Because in his own life, conversation often becomes functional. What happened today, who called, what needs to be done tomorrow. Useful, but limited.
This idea — of sharing something intellectual, something imaginative — felt different. It was not about exchanging information, but about entering the same space of thought.
At the same time, he also saw the other side.
The Mayor said he could not do this with his current wife. It simply did not work. The rhythm was different. The connection was different.
That made Ritesh reflect even more.
Not every good thing can exist in every relationship.
Sometimes, what is beautiful in one context does not translate into another.
And that does not mean one is better than the other.
It simply means… people are different.
When the conversation returned to daily life, Ritesh began to see his own patterns more clearly. Most of his energy is consumed by work. Not just work itself, but the way work happens. The interruptions. The conversations that cannot be avoided. The expectation of being present, even when you do not want to engage.
In many Indian workplaces, you cannot simply step away. If people are talking, you sit. If discussions are happening, you stay. If you withdraw, you risk being seen as arrogant. So you participate — even silently. And that silence also costs energy.
Then he comes home carrying that weight, and here another layer appears. His wife expects conversation — real, focused, intentional. For him, walking together and talking is enough. For her, it is not. For him, silence is comfortable. For her, silence feels like distance.
Neither is wrong.
This is something he has learned slowly — not to see differences as right or wrong, but as different expectations shaped by different experiences. Still, understanding does not always solve the problem. Sometimes, even when you understand, the energy is still drained.
At one point, the conversation became lighter. There were jokes about aging, about hair, about money. Ritesh shared a saying from his place — that people who have more money lose more hair because they are always thinking about it. Everyone laughed. But even in that humor, there was a truth. Stress, responsibility, overthinking — all connected.
Energy is not just physical. It is mental, emotional, relational.
What stayed with Ritesh was how different their sources of energy were, and yet how similar the patterns felt. Ismar finds energy in purpose — having somewhere to go. The Mayor finds energy in rhythm — waking early, moving through the day. Ritesh finds energy in connection — small acts, shared routines.
Three different lives. Three different structures. And yet, all of them navigating the same balance.
If he looks at it honestly, he cannot say one way is better. This is something he has become very careful about. In his upbringing, many things were presented as fixed truths — this is right, this is wrong. But life has shown him that most things are contextual.
Marriage gives support, but also demands effort. Solitude gives freedom, but also creates silence. Responsibility gives purpose, but also takes energy.
There is no perfect arrangement. Only trade-offs.
At the end of that conversation, he did not feel like he had found an answer. Instead, he felt a kind of quiet clarity. That energy is not something you get from one source. It moves between different parts of life. Sometimes it comes from a person. Sometimes from a routine. Sometimes from a responsibility. Sometimes simply from having a reason to wake up.

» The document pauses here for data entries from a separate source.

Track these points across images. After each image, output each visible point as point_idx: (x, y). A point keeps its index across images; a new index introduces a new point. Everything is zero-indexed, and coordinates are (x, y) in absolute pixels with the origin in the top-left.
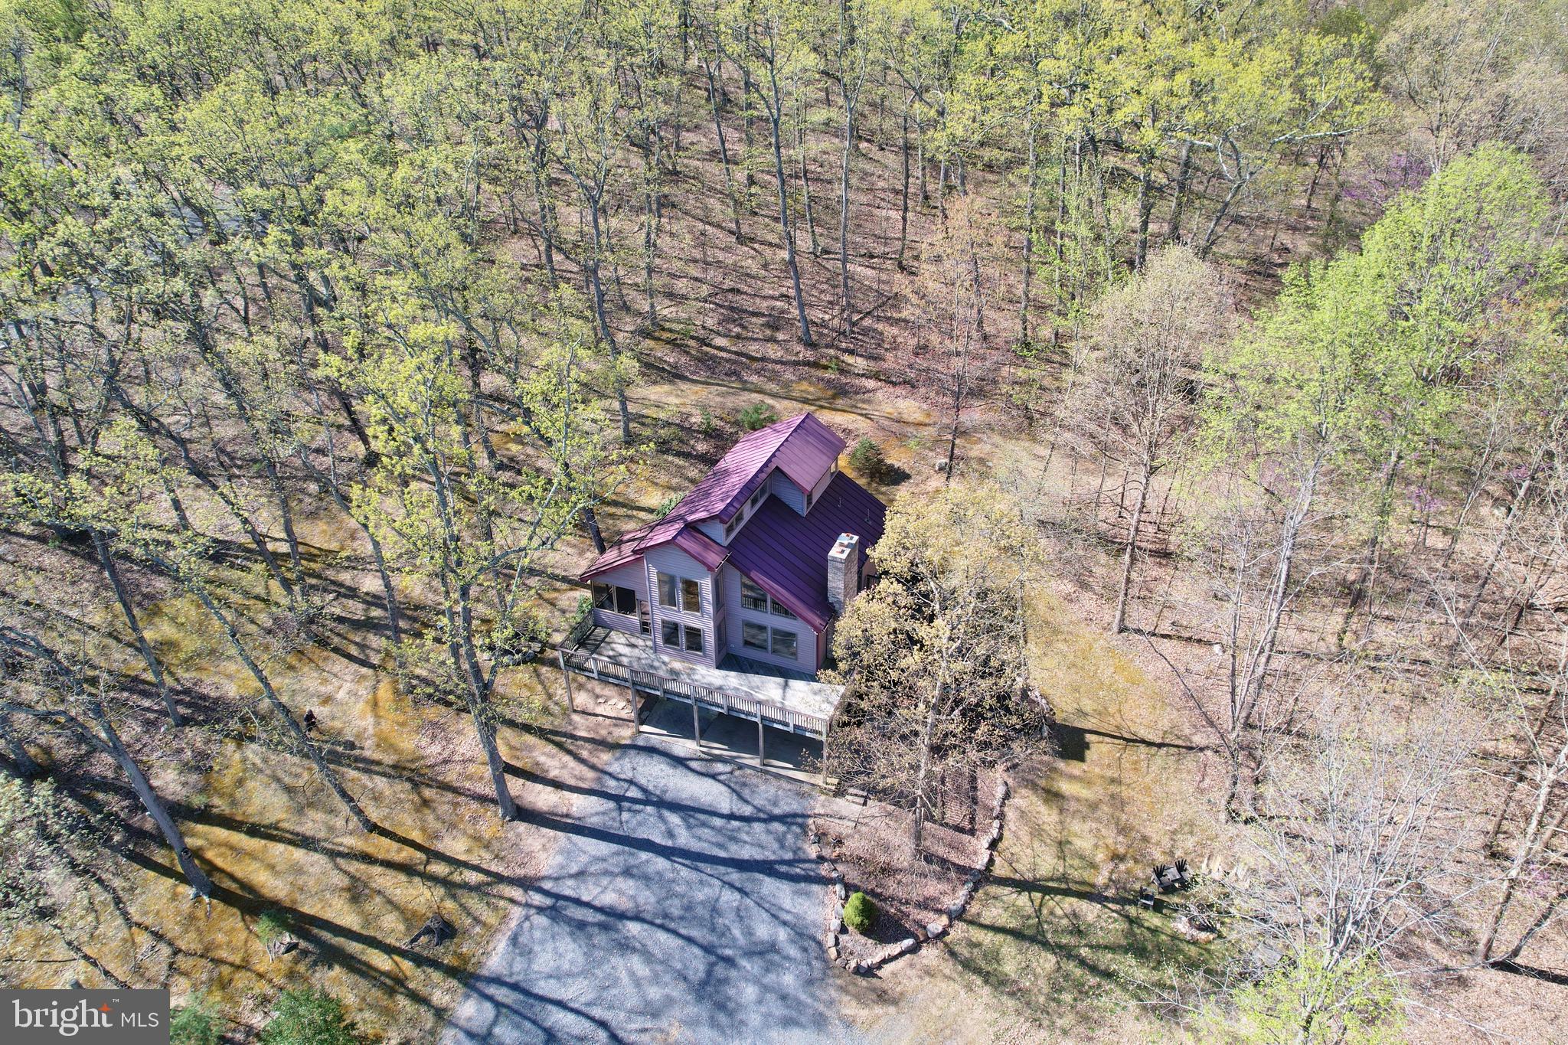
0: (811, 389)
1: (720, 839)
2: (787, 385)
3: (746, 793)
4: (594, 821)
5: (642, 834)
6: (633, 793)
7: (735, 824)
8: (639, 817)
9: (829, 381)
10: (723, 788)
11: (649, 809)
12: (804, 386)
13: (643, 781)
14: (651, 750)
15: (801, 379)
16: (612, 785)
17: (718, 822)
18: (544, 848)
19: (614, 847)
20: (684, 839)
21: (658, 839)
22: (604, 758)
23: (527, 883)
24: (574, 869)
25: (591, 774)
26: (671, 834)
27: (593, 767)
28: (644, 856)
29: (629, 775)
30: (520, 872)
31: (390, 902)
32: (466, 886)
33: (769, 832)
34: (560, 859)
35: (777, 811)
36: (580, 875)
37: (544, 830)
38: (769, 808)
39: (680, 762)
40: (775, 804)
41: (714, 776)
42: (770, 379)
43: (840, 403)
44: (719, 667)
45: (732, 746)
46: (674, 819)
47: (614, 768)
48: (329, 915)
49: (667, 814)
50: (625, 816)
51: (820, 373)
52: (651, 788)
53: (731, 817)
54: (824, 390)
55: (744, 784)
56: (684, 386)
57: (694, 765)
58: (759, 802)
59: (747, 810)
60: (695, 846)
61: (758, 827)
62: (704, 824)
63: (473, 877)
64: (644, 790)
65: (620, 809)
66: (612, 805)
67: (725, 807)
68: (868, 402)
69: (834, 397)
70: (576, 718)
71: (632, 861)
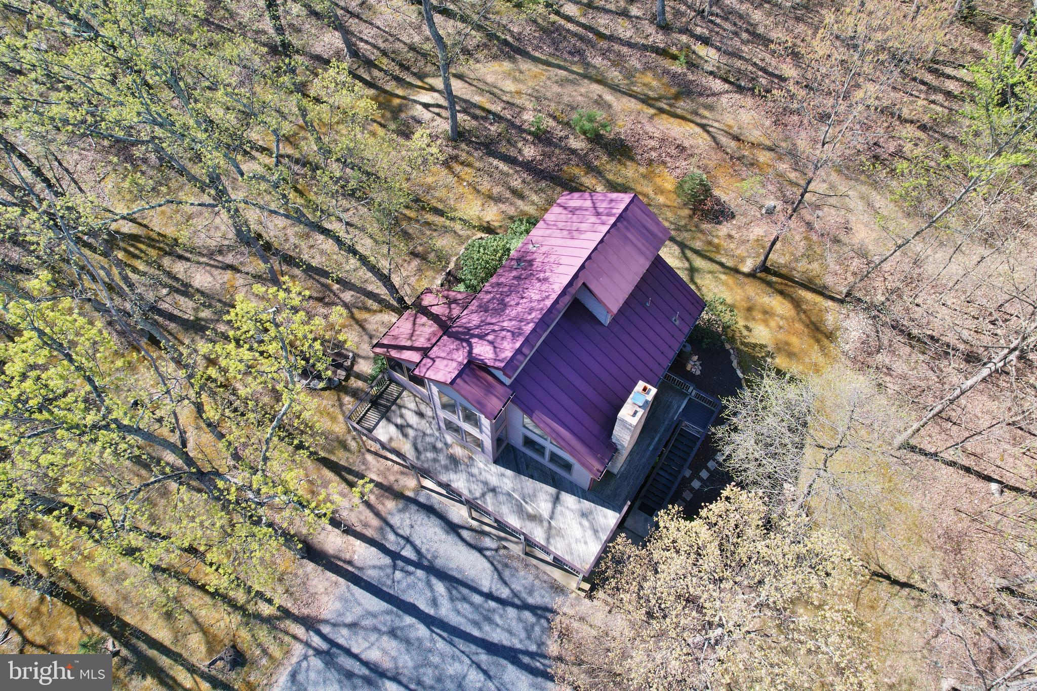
0: (654, 83)
1: (476, 617)
2: (629, 75)
3: (507, 574)
4: (371, 575)
5: (410, 597)
6: (408, 553)
7: (492, 604)
8: (411, 579)
9: (674, 76)
10: (487, 565)
11: (420, 573)
12: (649, 78)
13: (418, 542)
14: (430, 510)
15: (647, 68)
16: (391, 541)
17: (477, 599)
18: (326, 592)
19: (384, 606)
20: (445, 611)
21: (423, 606)
22: (389, 505)
23: (310, 623)
24: (349, 619)
25: (375, 522)
26: (434, 602)
27: (377, 514)
28: (409, 620)
29: (406, 532)
30: (305, 611)
31: (196, 621)
32: (258, 616)
33: (520, 619)
34: (338, 605)
35: (530, 601)
36: (353, 626)
37: (329, 574)
38: (524, 595)
39: (453, 528)
40: (531, 593)
41: (481, 550)
42: (614, 64)
43: (681, 107)
44: (496, 462)
46: (440, 587)
47: (395, 520)
48: (147, 628)
49: (434, 581)
50: (398, 575)
51: (666, 63)
52: (423, 550)
53: (489, 596)
54: (667, 85)
55: (506, 565)
56: (525, 65)
57: (465, 534)
58: (516, 587)
59: (505, 593)
60: (454, 620)
61: (511, 612)
62: (465, 599)
63: (266, 610)
64: (418, 551)
65: (395, 567)
66: (387, 560)
67: (485, 586)
68: (710, 108)
69: (677, 97)
70: (370, 458)
71: (397, 623)
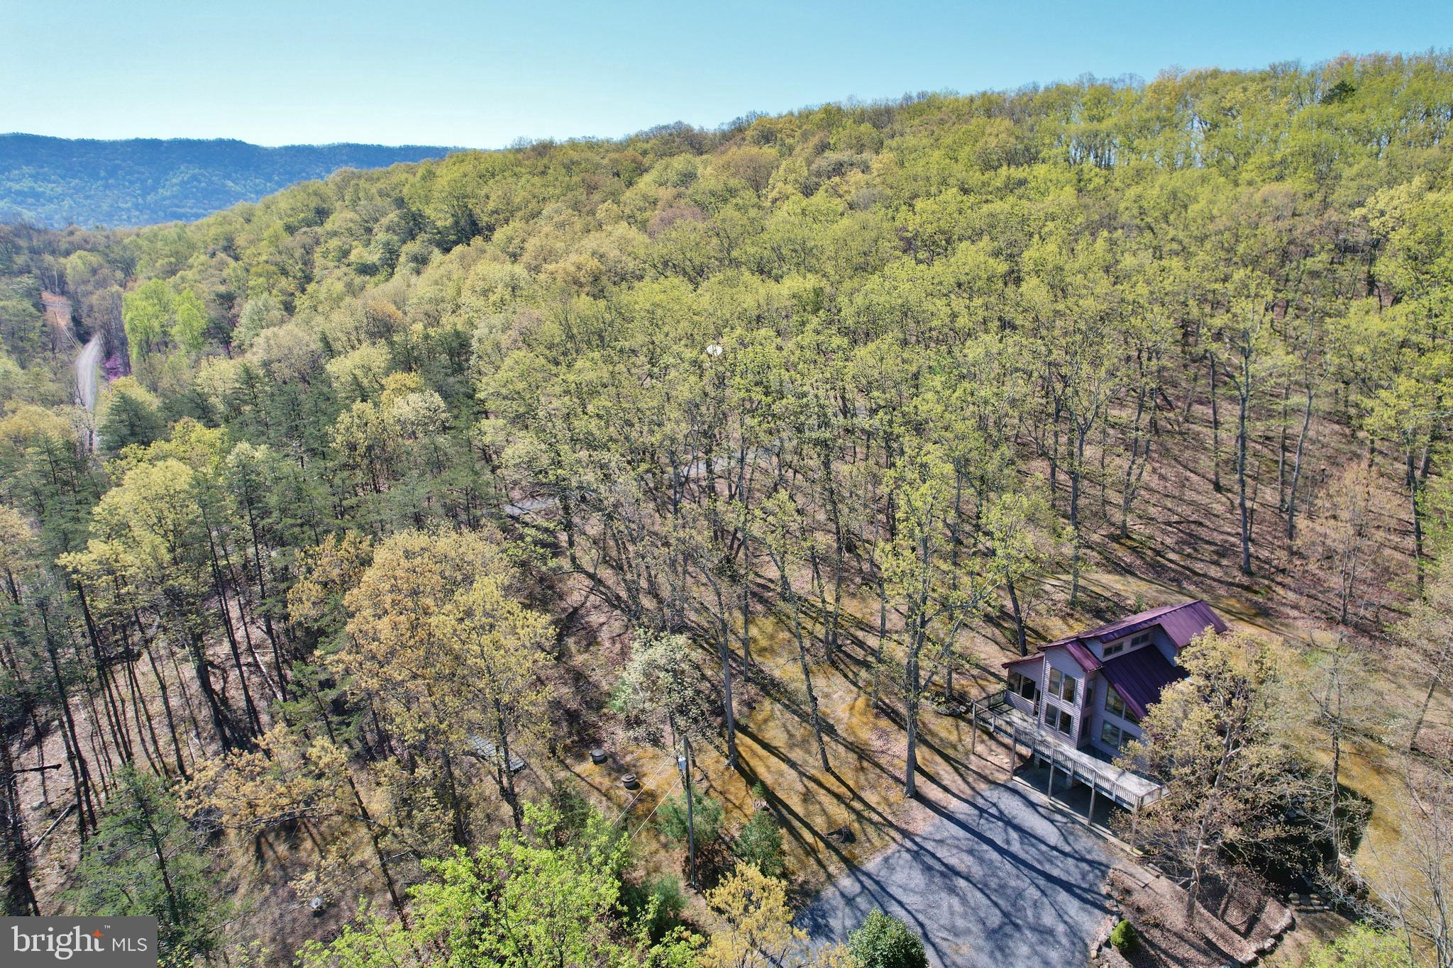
0: (1238, 605)
1: (1041, 858)
2: (1218, 598)
3: (1071, 839)
4: (959, 816)
5: (989, 834)
6: (993, 811)
7: (1055, 853)
8: (992, 826)
9: (1256, 602)
10: (1056, 830)
11: (1000, 823)
12: (1233, 602)
13: (1002, 807)
14: (1015, 792)
15: (1232, 596)
16: (980, 802)
17: (1044, 848)
18: (924, 820)
19: (969, 835)
20: (1016, 847)
21: (999, 842)
22: (982, 786)
23: (906, 834)
24: (938, 837)
25: (969, 792)
26: (1008, 842)
27: (973, 789)
28: (985, 847)
29: (995, 800)
30: (904, 826)
31: (823, 810)
32: (870, 821)
33: (1077, 866)
34: (931, 829)
35: (1088, 857)
36: (941, 842)
37: (928, 810)
38: (1084, 852)
39: (1032, 805)
40: (1089, 852)
41: (1052, 821)
42: (1204, 591)
43: (1259, 621)
44: (1079, 749)
45: (1072, 807)
46: (1014, 835)
47: (987, 794)
48: (788, 802)
49: (1011, 831)
50: (982, 821)
51: (1250, 596)
52: (1006, 812)
53: (1055, 848)
54: (1249, 608)
55: (1072, 833)
56: (1130, 579)
57: (1041, 810)
58: (1077, 847)
59: (1067, 849)
60: (1022, 855)
61: (1070, 861)
62: (1033, 845)
63: (876, 818)
64: (1001, 812)
65: (981, 817)
66: (976, 812)
67: (1052, 841)
68: (1287, 625)
69: (1256, 615)
70: (972, 757)
71: (976, 847)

And maybe the most important part is to notice it.
To notice the small things — the glass of hot water, the early morning appointment, the shared joke, the quiet fear, even the idea of sitting back-to-back and reading to someone you care about. Because these are the places where energy actually lives.
Not in big ideas, but in everyday moments that, if you are not careful, you will miss.
When Ritesh thought about it later, he felt a quiet gratitude. Not just for his own life, but for the chance to see these other perspectives. To understand that even across continents, across generations, across very different circumstances, people are still trying to answer the same question.
How do I live in a way that gives me enough energy to continue?
Maybe there is no single answer.
Only conversations that bring us a little closer.